Tatiana V. Martsinkevich
Using dedicated resources to alleviate memory limitation for message logging protocols
There are different approaches on how to handle memory limitation for a message logging protocol. The simplest is to take a checkpoint once one of the processes runs out of memory or dump logs to the stable storage to free the memory. However this may increase the load on the the I/O subsystem which is not desirable especially for large-scale runs . Another approach is to use the memory of additional dedicated nodes as a log storage: when a process runs out of memory it sends a portion of its log to the memory of a dedicated node. I will present the study on the feasibility of this approach and explore the overheads related to it.
Ana Gainaru
The road to failure prediction on Blue Waters: latest details and future directions
We analyze the characteristics of failures from the Blue Waters system and study their effect on the results given by the online failure prediction. We make a couple of key observations about the difference in behaviour between different failure types and propose specific optimizations for each. A detailed analysis of the prediction results is also given. We present future work direction together with preliminary results.
Leonardo Bautista Gomez
Fault Tolerance Interface new features and new developments
Slim Bouguerra
Energy-Performance Tradeoffs in Multilevel Checkpoint Strategies
Increased complexity of computer architectures, consideration of power constraints, and expected failure rates of hardware components make the design and analysis of energy-efficient fault-tolerance schemes an increasingly challenging and important task.

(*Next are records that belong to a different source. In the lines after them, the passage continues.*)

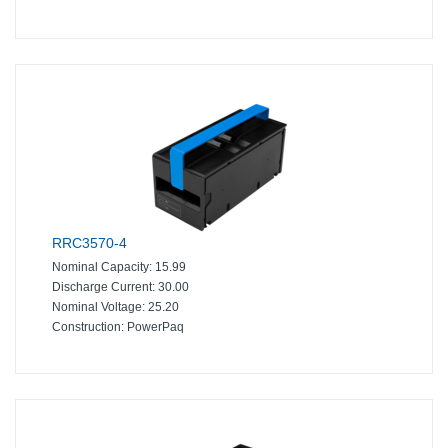
RRC3570-4
Nominal Capacity:
15.99
Discharge Current:
30.00
Nominal Voltage:
25.20
Construction:
PowerPaq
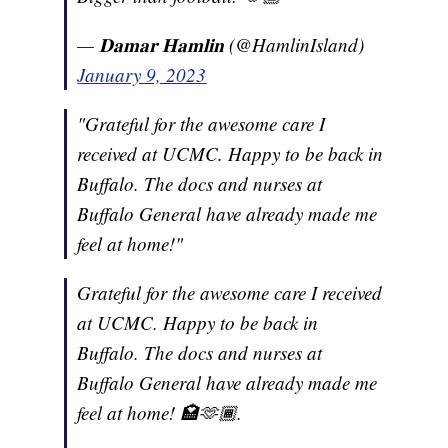
— 𝐃𝐚𝐦𝐚𝐫 𝐇𝐚𝐦𝐥𝐢𝐧 (@HamlinIsland)
January 9, 2023
"Grateful for the awesome care I
received at UCMC. Happy to be back in
Buffalo. The docs and nurses at
Buffalo General have already made me
feel at home!"
Grateful for the awesome care I received
at UCMC. Happy to be back in
Buffalo. The docs and nurses at
Buffalo General have already made me
feel at home! 🏩🫶🏾.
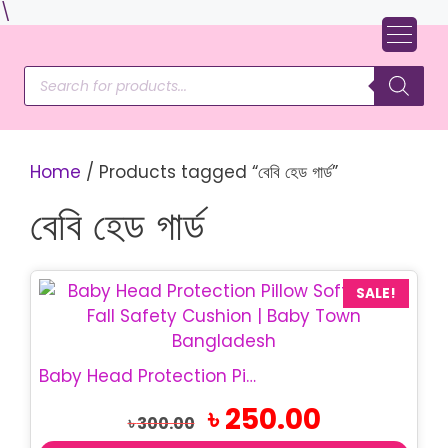
Skip
\
to
content
Products
search
Home
/ Products tagged “বেবি হেড গার্ড”
বেবি হেড গার্ড
SALE!
Baby Head Protection Pillow | Safety Backpack Pillow
Original
Current
৳
250.00
৳
300.00
price
price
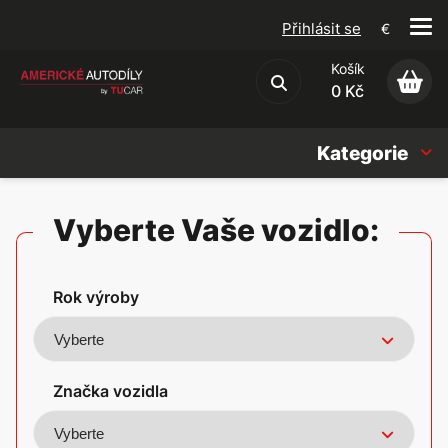
Přihlásit se
€
Košík
Obchodní podmínky
0 Kč
Kategorie
Náhradní díly
Vyberte Vaše vozidlo:
Oleje, Náplně & sady
Rok výroby
Doplňky
Americké vozy
Značka vozidla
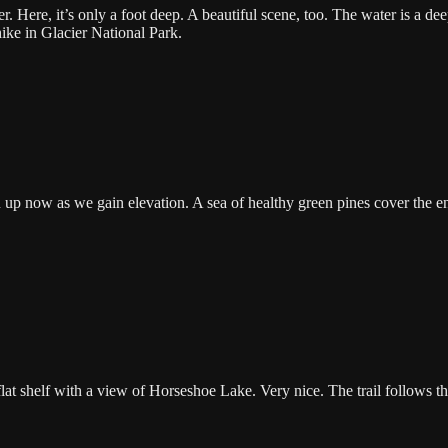
ere, it’s only a foot deep. A beautiful scene, too. The water is a dee
hike in Glacier National Park.
up now as we gain elevation. A sea of healthy green pines cover the en
lat shelf with a view of Horseshoe Lake. Very nice. The trail follows th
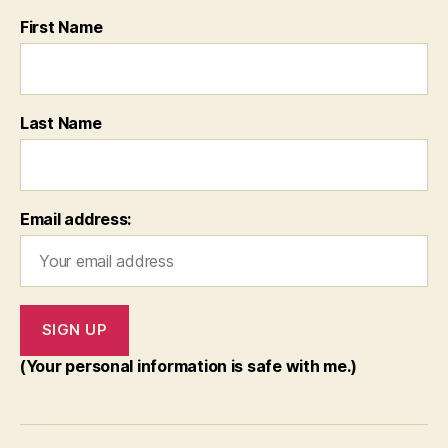
First Name
Last Name
Email address:
(Your personal information is safe with me.)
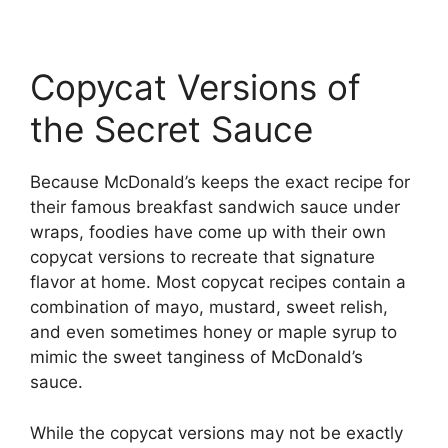
Copycat Versions of
the Secret Sauce
Because McDonald’s keeps the exact recipe for
their famous breakfast sandwich sauce under
wraps, foodies have come up with their own
copycat versions to recreate that signature
flavor at home. Most copycat recipes contain a
combination of mayo, mustard, sweet relish,
and even sometimes honey or maple syrup to
mimic the sweet tanginess of McDonald’s
sauce.
While the copycat versions may not be exactly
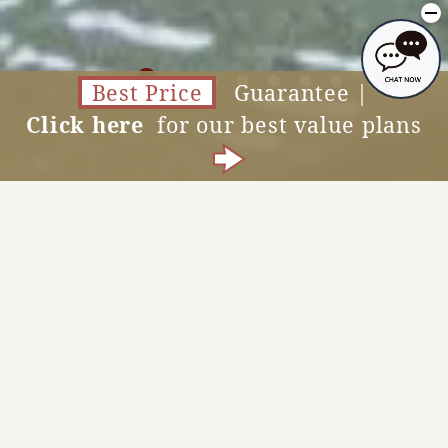
Best Price
Guarantee |
Click here
for our best value plans
Accommodation Reservations
MENU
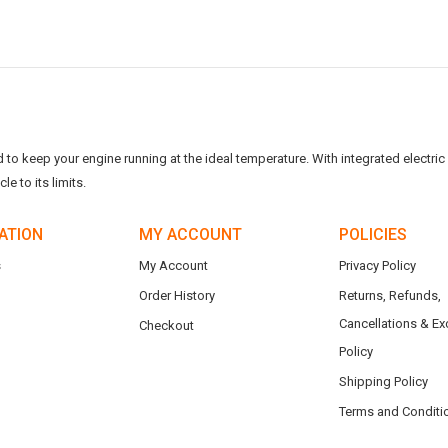
o keep your engine running at the ideal temperature. With integrated electric f
e to its limits.
ATION
MY ACCOUNT
POLICIES
s
My Account
Privacy Policy
Order History
Returns, Refunds,
Cancellations & E
Checkout
Policy
Shipping Policy
Terms and Conditi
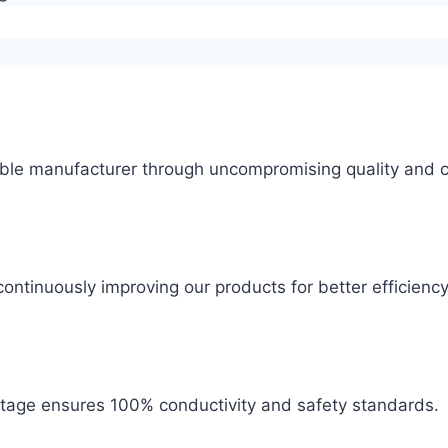
ble manufacturer through uncompromising quality and c
ontinuously improving our products for better efficiency
 stage ensures 100% conductivity and safety standards.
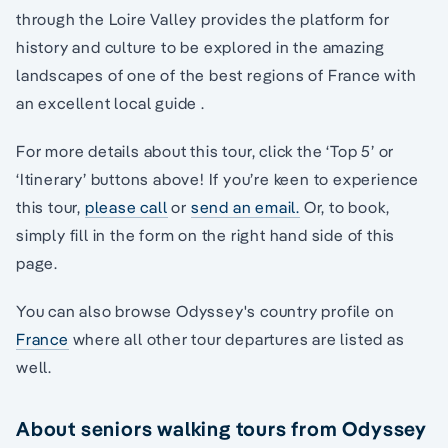
through the Loire Valley provides the platform for
history and culture to be explored in the amazing
landscapes of one of the best regions of France with
an excellent local guide .
For more details about this tour, click the ‘Top 5’ or
‘Itinerary’ buttons above! If you’re keen to experience
this tour,
please call
or
send an email.
Or, to book,
simply fill in the form on the right hand side of this
page.
You can also browse Odyssey's country profile on
France
where all other tour departures are listed as
well.
About seniors walking tours from Odyssey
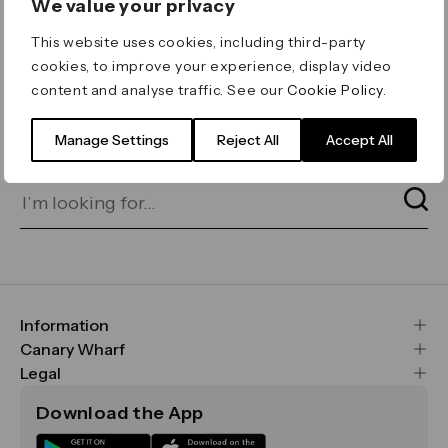
We value your privacy
ERROR 404
This website uses cookies, including third-party
Page not found
cookies, to improve your experience, display video
content and analyse traffic. See our
Cookie Policy
.
Let's go home
or find what you’re looking
for on our search bar below:
Manage Settings
Reject All
Accept All
Information
FAQs
Canary Wharf
Maps & Getting Here
CWG
Legal
Contact Us
Vision, Mission & Values
Important Legal Notice
Download the App
Sustainability
Media
Terms & Conditions
News
Careers
Data & Privacy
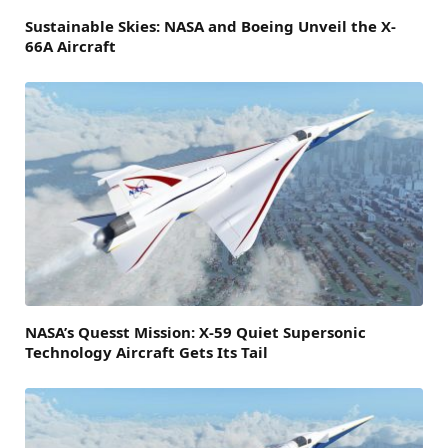
Sustainable Skies: NASA and Boeing Unveil the X-
66A Aircraft
NASA’s Quesst Mission: X-59 Quiet Supersonic
Technology Aircraft Gets Its Tail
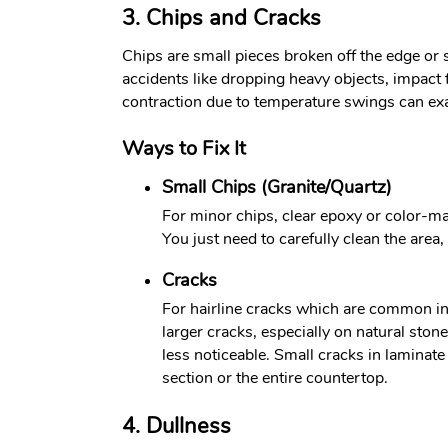
3. Chips and Cracks
Chips are small pieces broken off the edge or
accidents like dropping heavy objects, impact
contraction due to temperature swings can ex
Ways to Fix It
Small Chips (Granite/Quartz)
For minor chips, clear epoxy or color-mat
You just need to carefully clean the area, 
Cracks
For hairline cracks which are common in g
larger cracks, especially on natural ston
less noticeable. Small cracks in laminat
section or the entire countertop.
4. Dullness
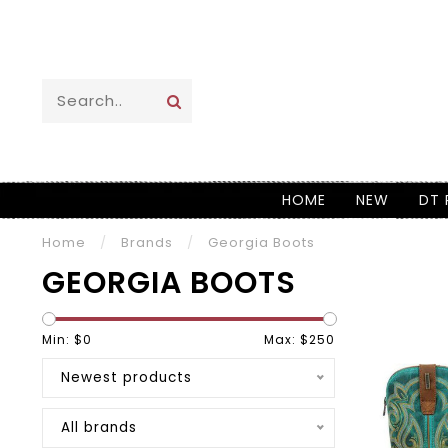
HOME
NEW
DT 
Home
/
Brands
/
Georgia Boots
GEORGIA BOOTS
Min: $
0
Max: $
250
Newest products
All brands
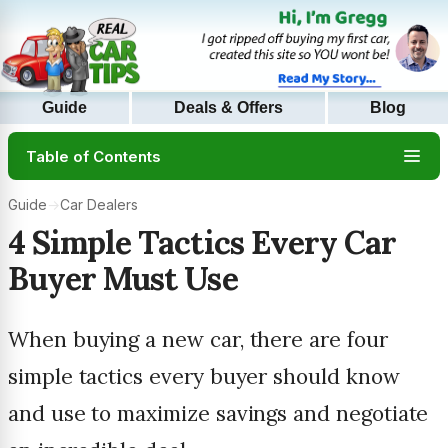
Guide
Deals & Offers
Blog
Table of Contents
Guide
→
Car Dealers
4 Simple Tactics Every Car
Buyer Must Use
When buying a new car, there are four
simple tactics every buyer should know
and use to maximize savings and negotiate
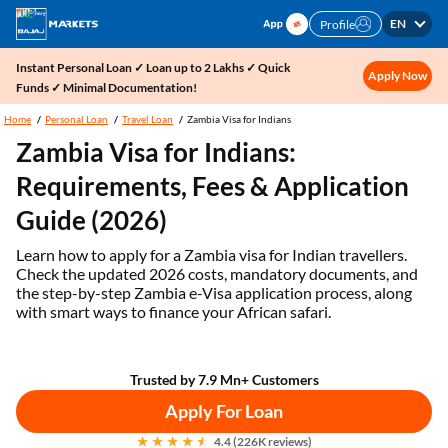
EN
Profile
Instant Personal Loan ✓ Loan up to 2 Lakhs ✓ Quick
Apply Now
Funds ✓ Minimal Documentation!
Home
Personal Loan
Travel Loan
Zambia Visa for Indians
Zambia Visa for Indians:
Requirements, Fees & Application
Guide (2026)
Learn how to apply for a Zambia visa for Indian travellers.
Check the updated 2026 costs, mandatory documents, and
the step-by-step Zambia e-Visa application process, along
with smart ways to finance your African safari.
Trusted by 7.9 Mn+ Customers
Apply For Loan
4.4 (226K reviews)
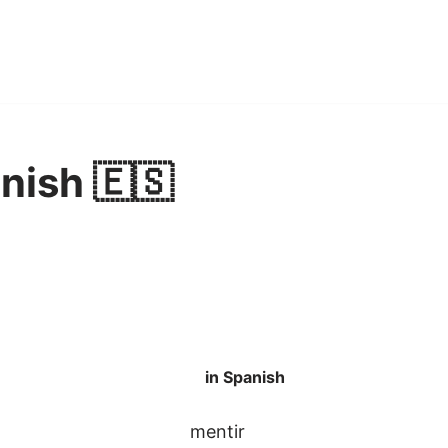
anish 🇪🇸
in Spanish
mentir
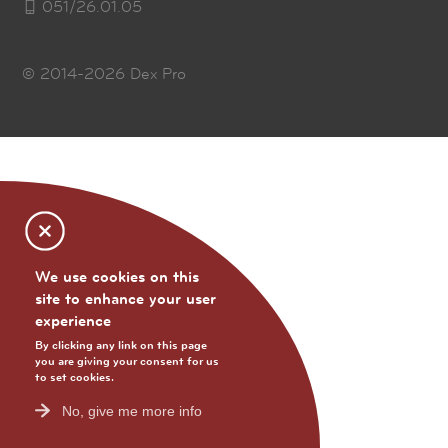
051/26.01.05
© 2014-2026
Dex Pro
We use cookies on this
site to enhance your user
experience
By clicking any link on this page
you are giving your consent for us
to set cookies.
No, give me more info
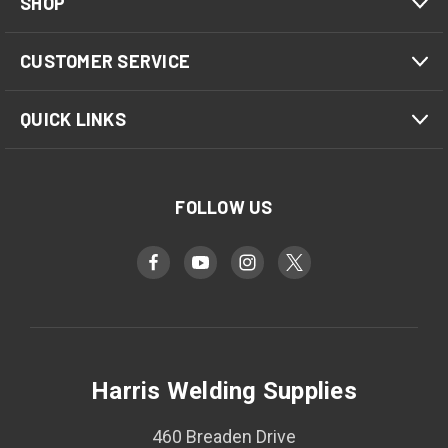
SHOP
CUSTOMER SERVICE
QUICK LINKS
FOLLOW US
Harris Welding Supplies
460 Breaden Drive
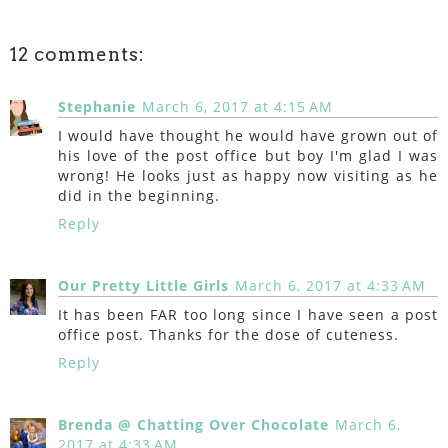
12 comments:
Stephanie
March 6, 2017 at 4:15 AM
I would have thought he would have grown out of
his love of the post office but boy I'm glad I was
wrong! He looks just as happy now visiting as he
did in the beginning.
Reply
Our Pretty Little Girls
March 6, 2017 at 4:33 AM
It has been FAR too long since I have seen a post
office post. Thanks for the dose of cuteness.
Reply
Brenda @ Chatting Over Chocolate
March 6,
2017 at 4:33 AM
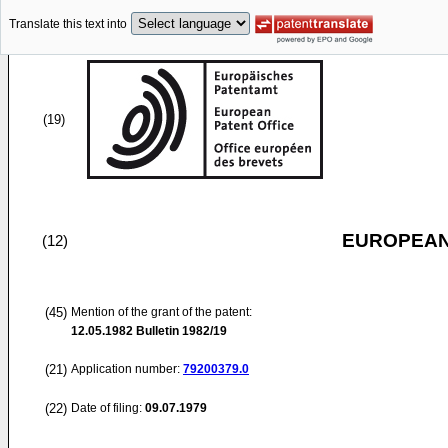
Translate this text into
(19)
EUROPEAN
(12)
(45)
Mention of the grant of the patent:
12.05.1982
Bulletin 1982/19
(21)
Application number:
79200379.0
(22)
Date of filing:
09.07.1979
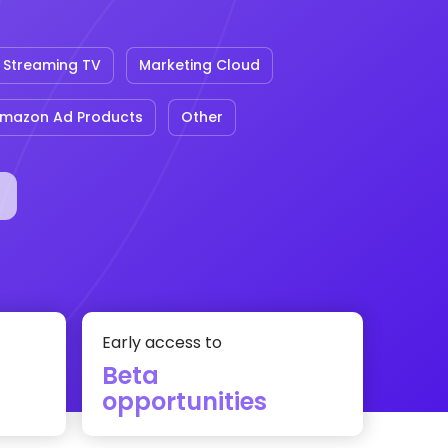
Streaming TV
Marketing Cloud
mazon Ad Products
Other
Early access to
Beta
opportunities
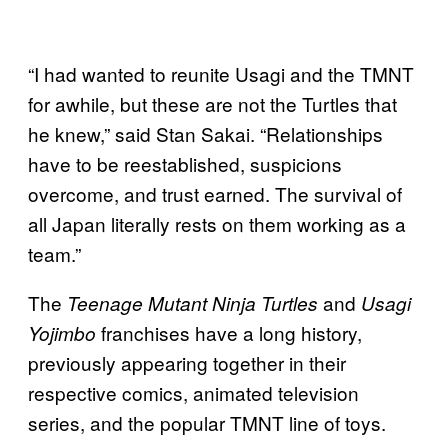
“I had wanted to reunite Usagi and the TMNT
for awhile, but these are not the Turtles that
he knew,” said Stan Sakai. “Relationships
have to be reestablished, suspicions
overcome, and trust earned. The survival of
all Japan literally rests on them working as a
team.”
The
and
Teenage Mutant Ninja Turtles
Usagi
franchises have a long history,
Yojimbo
previously appearing together in their
respective comics, animated television
series, and the popular TMNT line of toys.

We develop run-time and energy models for multilevel checkpoint schemes and characterize when tradeoffs between expected runtime and energy usage exist. Using these models, we study FTI, a recently developed multilevel checkpoint library, on an IBM Blue Gene/Q. We show that FTI has a low energy footprint and that, consequently optimal checkpoint-interval values with respect to time and energy are similar. We also explore the effect of general system-level parameters on run-time and energy tradeoffs.